**Fragmento seleccionado**
He estado en esos países donde las ratas morirían de hambre si no tuvieran más comida que la que tienen los seres humanos. En algunas regiones, de mil niños mueren cuatrocientos antes de cumplir el año: mueren de hambre. Parece ser que en Nueva York la televisión transmite cursos para enseñar a hablar a los loros; pero seiscientos millones de niños no tienen escuelas ni profesores. Están condenados al analfabetismo para toda la vida. En otros sitios, la mitad de la población no llega a los quince años. Dos tercios de la humanidad padecen hambre. Mañana los carros de la basura pasarán por delante de vuestra casa y recogerán los desperdicios de la cocina. Mañana, en Calcuta, recogerán los cadáveres de los que habrán muerto durante la noche. Cuando un automóvil atropella a un perro, los chiquillos se precipitan sobre el botín y se disputan los pedazos de carne.
Hace veinte años que trabajo para la Ayuda a la Iglesia que Sufre. En el transcurso de estos años he visto mucha miseria y mucho dolor. Pero no había asistido nunca a escenas semejantes. Debo decirlo. No sé cómo podremos resolver tan terribles problemas. Lo que sé es que debemos hacer todo lo posible para lograrlo. Todo. Sé que nuestra Obra tiene una misión que cumplir: porque se trata de refugiados o de la Iglesia en peligro. Porque también allí está en juego el porvenir del comunismo y del cristianismo.
Hay en la Sagrada Escritura una frase trágica: «Vino a los suyos y los suyos no lo recibieron-o No había sitio para Él, porque los «suyos- no tenían caridad. Tal es la oculta raíz de las guerras y de las destrucciones, de la injusticia y del desorden. Sin Cristo, todo va por mal camino, porque Él es el jefe que tiene que guiar a la humanidad. Pues bien: Cristo no está presente sino donde está la caridad.

**Datos registrados**
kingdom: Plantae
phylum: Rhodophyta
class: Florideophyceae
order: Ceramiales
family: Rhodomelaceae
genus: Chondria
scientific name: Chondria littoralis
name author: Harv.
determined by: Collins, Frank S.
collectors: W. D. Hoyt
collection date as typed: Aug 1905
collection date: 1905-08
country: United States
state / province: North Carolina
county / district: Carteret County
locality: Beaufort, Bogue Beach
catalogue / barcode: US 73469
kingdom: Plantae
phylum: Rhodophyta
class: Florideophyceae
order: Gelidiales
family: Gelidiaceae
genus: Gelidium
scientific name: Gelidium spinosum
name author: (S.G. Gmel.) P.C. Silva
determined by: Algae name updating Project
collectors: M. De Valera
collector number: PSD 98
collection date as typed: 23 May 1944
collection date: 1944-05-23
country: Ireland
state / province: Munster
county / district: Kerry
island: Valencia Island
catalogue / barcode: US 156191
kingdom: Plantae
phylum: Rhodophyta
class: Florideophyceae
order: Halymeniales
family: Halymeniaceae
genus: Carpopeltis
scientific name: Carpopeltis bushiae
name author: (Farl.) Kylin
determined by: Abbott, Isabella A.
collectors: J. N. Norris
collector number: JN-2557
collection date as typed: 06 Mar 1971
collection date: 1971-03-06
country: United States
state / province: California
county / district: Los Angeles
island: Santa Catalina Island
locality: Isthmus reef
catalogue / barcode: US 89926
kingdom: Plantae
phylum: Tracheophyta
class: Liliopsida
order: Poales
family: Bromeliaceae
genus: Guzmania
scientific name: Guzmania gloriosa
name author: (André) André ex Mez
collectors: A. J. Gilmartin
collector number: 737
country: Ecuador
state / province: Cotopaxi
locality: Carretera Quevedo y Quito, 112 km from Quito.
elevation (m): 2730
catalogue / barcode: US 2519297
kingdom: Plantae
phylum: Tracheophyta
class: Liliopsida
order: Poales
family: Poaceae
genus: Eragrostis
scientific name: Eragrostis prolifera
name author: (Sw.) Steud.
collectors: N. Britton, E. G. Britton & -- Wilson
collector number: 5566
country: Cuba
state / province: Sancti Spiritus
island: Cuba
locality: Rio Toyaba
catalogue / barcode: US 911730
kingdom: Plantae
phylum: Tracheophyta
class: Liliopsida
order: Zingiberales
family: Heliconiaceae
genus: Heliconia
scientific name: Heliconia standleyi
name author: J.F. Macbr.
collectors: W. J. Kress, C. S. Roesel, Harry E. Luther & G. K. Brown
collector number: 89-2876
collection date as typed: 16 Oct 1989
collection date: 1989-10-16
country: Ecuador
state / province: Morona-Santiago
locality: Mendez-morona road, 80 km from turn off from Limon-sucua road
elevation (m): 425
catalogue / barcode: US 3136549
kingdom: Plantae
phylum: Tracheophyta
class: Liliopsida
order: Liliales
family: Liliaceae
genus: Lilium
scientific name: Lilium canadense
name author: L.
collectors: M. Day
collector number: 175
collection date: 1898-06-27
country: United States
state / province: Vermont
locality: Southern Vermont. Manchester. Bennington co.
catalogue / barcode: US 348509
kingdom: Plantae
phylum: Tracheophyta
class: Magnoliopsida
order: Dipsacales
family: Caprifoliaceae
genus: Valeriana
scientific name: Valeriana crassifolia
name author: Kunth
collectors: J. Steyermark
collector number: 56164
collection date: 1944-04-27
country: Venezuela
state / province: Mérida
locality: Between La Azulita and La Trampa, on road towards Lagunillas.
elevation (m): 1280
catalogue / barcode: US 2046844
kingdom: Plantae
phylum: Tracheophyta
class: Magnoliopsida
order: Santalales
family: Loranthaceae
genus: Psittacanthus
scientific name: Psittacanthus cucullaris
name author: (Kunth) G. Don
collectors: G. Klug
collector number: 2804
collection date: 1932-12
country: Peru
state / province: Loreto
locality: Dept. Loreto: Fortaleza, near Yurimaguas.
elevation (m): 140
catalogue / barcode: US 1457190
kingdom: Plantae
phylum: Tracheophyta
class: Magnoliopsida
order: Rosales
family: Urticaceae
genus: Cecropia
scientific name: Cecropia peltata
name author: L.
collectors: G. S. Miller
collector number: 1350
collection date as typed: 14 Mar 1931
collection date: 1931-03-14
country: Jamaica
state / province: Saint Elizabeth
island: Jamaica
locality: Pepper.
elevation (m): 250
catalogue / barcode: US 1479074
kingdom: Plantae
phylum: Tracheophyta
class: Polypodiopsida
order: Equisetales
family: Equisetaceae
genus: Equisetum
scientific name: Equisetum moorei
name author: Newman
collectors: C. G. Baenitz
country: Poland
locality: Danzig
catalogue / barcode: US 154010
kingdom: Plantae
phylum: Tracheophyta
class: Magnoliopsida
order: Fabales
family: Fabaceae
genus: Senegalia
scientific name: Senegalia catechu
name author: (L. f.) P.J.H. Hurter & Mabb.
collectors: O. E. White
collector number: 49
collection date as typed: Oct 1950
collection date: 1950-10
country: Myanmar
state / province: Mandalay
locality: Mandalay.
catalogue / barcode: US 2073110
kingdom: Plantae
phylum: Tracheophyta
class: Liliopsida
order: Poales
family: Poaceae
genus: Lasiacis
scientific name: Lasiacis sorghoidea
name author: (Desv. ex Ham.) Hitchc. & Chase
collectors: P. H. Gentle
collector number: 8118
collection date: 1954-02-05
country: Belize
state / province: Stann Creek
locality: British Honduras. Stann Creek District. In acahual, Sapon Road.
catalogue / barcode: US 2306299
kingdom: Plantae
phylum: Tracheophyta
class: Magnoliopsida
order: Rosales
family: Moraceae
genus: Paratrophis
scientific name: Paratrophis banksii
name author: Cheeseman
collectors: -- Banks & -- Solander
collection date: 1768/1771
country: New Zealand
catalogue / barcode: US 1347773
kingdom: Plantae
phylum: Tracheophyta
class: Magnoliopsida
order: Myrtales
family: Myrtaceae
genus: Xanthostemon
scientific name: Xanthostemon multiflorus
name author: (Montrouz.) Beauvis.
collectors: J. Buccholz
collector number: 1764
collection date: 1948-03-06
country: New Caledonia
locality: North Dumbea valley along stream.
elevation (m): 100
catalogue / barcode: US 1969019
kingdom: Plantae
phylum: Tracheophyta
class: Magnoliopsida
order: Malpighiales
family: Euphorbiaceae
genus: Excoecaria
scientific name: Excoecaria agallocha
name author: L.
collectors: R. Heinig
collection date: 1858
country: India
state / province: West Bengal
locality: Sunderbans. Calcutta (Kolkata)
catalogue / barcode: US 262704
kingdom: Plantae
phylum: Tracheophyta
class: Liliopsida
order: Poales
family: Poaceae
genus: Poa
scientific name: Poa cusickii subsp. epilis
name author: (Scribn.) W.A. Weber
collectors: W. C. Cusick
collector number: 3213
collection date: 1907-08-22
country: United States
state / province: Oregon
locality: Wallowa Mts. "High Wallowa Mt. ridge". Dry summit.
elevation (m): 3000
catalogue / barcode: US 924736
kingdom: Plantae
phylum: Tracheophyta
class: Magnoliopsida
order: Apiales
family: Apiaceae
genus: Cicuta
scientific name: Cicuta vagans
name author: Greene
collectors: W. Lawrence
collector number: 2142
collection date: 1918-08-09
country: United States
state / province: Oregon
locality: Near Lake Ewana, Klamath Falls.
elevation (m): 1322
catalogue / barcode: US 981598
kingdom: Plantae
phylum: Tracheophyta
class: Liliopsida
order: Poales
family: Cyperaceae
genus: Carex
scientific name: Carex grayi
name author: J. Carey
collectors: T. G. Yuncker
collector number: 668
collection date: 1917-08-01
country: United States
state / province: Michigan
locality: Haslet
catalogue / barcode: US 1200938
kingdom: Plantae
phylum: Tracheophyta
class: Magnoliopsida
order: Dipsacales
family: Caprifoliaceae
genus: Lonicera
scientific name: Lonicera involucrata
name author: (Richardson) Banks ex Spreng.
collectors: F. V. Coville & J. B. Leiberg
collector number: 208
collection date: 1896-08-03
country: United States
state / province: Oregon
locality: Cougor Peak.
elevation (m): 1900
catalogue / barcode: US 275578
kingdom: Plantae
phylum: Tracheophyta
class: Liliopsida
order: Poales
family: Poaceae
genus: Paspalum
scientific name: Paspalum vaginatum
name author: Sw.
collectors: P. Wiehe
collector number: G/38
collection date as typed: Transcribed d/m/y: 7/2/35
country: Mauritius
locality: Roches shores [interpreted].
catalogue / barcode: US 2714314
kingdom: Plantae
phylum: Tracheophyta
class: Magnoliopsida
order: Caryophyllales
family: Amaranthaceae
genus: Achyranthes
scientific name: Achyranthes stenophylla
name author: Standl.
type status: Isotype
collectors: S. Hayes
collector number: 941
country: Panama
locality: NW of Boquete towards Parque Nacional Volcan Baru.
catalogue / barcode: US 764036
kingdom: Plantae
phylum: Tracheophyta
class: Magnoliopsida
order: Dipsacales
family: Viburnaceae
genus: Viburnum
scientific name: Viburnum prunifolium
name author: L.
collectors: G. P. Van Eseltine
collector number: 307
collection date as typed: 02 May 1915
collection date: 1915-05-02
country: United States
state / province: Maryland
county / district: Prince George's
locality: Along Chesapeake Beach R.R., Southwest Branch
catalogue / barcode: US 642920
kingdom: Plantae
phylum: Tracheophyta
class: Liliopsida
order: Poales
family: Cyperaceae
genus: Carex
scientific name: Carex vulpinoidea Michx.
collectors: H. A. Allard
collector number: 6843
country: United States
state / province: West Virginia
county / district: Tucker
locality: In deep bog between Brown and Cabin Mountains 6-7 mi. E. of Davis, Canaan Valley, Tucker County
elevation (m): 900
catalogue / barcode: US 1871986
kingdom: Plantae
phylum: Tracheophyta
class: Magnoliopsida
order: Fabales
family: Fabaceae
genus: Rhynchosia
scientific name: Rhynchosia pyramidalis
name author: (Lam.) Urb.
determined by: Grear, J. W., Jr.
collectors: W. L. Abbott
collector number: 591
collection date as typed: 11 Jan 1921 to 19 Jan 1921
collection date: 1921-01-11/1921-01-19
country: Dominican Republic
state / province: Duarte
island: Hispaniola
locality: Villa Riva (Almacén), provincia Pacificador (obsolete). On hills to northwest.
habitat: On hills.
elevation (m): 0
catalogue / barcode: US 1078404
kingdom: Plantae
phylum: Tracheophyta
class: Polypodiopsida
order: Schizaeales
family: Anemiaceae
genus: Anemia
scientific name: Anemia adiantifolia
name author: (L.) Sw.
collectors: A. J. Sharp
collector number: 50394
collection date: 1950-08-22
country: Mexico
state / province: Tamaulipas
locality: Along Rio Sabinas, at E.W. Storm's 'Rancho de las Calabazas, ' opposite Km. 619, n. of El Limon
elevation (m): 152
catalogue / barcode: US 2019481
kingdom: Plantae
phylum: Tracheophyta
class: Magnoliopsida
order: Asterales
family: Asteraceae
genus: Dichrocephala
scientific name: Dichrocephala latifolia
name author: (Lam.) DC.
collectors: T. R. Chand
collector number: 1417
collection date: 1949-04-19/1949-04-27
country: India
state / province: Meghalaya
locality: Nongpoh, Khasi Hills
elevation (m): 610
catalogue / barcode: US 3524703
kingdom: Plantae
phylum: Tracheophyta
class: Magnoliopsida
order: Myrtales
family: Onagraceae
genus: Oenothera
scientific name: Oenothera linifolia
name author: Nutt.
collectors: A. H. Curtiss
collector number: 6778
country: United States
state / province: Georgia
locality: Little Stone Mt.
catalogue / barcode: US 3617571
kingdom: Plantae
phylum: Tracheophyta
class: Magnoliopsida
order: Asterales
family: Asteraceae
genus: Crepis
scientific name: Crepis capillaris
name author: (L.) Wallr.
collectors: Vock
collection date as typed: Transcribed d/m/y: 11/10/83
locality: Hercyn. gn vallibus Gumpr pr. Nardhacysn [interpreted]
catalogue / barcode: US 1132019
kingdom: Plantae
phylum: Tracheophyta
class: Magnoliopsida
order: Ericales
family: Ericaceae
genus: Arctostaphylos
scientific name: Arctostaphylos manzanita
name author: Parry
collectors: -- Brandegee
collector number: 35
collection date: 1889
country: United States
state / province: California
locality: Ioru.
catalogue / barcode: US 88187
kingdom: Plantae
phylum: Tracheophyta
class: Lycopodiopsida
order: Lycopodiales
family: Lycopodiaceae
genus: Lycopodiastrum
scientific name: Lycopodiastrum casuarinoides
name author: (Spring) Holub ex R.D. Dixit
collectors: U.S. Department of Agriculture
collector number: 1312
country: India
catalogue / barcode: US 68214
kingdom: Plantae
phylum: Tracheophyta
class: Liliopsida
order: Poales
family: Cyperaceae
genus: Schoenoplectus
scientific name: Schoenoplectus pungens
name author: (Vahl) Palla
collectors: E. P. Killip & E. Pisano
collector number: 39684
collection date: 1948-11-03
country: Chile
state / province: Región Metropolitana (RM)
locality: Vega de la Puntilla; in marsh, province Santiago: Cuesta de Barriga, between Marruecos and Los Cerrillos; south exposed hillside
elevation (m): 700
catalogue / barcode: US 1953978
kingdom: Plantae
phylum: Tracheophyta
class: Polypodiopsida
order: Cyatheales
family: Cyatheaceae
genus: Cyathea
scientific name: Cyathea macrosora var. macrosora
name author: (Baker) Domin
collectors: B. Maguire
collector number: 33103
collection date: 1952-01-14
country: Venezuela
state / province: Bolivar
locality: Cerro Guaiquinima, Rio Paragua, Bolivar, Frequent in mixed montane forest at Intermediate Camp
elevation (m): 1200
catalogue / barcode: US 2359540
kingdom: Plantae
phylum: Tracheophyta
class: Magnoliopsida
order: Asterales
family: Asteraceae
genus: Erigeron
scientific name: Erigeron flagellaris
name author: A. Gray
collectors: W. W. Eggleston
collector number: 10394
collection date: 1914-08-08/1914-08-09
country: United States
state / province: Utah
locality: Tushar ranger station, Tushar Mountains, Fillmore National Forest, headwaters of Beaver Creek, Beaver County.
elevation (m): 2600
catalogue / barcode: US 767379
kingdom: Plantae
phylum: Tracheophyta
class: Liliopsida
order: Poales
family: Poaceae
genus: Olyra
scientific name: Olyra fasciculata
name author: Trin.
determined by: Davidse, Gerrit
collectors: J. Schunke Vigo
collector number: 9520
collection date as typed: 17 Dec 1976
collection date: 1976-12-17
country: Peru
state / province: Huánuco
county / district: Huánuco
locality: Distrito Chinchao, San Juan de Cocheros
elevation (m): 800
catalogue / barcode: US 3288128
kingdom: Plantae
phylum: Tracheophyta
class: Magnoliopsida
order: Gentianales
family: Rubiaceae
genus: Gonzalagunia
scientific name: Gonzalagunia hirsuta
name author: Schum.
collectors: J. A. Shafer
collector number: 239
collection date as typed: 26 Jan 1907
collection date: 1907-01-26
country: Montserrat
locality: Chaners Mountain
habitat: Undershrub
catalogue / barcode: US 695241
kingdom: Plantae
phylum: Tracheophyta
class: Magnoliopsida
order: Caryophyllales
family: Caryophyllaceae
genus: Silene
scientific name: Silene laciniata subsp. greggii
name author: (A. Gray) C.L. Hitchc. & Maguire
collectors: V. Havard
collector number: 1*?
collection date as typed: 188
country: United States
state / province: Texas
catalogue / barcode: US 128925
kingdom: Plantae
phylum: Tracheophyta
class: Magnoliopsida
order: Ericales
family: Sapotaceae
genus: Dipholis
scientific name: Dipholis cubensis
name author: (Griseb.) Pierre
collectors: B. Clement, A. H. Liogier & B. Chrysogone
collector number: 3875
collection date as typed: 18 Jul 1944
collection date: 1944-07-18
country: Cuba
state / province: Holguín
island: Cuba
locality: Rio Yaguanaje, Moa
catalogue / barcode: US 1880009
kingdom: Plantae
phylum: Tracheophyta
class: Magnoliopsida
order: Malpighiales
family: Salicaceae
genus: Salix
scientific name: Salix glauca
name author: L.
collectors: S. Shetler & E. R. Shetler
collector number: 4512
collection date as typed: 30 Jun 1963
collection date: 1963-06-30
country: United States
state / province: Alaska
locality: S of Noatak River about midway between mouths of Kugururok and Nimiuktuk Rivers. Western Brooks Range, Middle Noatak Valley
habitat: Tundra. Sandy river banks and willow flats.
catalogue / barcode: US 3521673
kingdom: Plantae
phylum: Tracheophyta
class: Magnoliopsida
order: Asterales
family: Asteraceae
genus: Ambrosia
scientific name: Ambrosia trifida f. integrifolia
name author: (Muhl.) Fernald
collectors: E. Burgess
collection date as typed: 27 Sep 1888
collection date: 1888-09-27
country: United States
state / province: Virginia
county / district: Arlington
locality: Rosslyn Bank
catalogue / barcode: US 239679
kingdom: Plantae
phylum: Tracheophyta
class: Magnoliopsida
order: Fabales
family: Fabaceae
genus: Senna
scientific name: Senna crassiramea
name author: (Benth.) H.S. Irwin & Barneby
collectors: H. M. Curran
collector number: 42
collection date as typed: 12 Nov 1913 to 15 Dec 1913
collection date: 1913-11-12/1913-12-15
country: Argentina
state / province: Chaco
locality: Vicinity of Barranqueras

**Ejercicios por resolver**
[1] Reproduzca literalmente la parte del fragmento que empieza con las palabras que contienen "Hay en la Sagrada" y termina con "está la caridad.".
[2] Según el fragmento, ¿cuántos años lleva quien escribe trabajando para la Ayuda a la Iglesia que Sufre?
[3] Traduzca al inglés esta oración del fragmento: «Mañana, en Calcuta, recogerán los cadáveres de los que habrán muerto durante la noche.»
Responda utilizando únicamente el fragmento.

**Respuestas por ejercicio**
[1]
Hay en la Sagrada Escritura una frase trágica: «Vino a los suyos y los suyos no lo recibieron-o No había sitio para Él, porque los «suyos- no tenían caridad. Tal es la oculta raíz de las guerras y de las destrucciones, de la injusticia y del desorden. Sin Cristo, todo va por mal camino, porque Él es el jefe que tiene que guiar a la humanidad. Pues bien: Cristo no está presente sino donde está la caridad.

[2] Lleva veinte años trabajando para la Ayuda a la Iglesia que Sufre.

[3] Tomorrow, in Calcutta, they will collect the bodies of those who will have died during the night.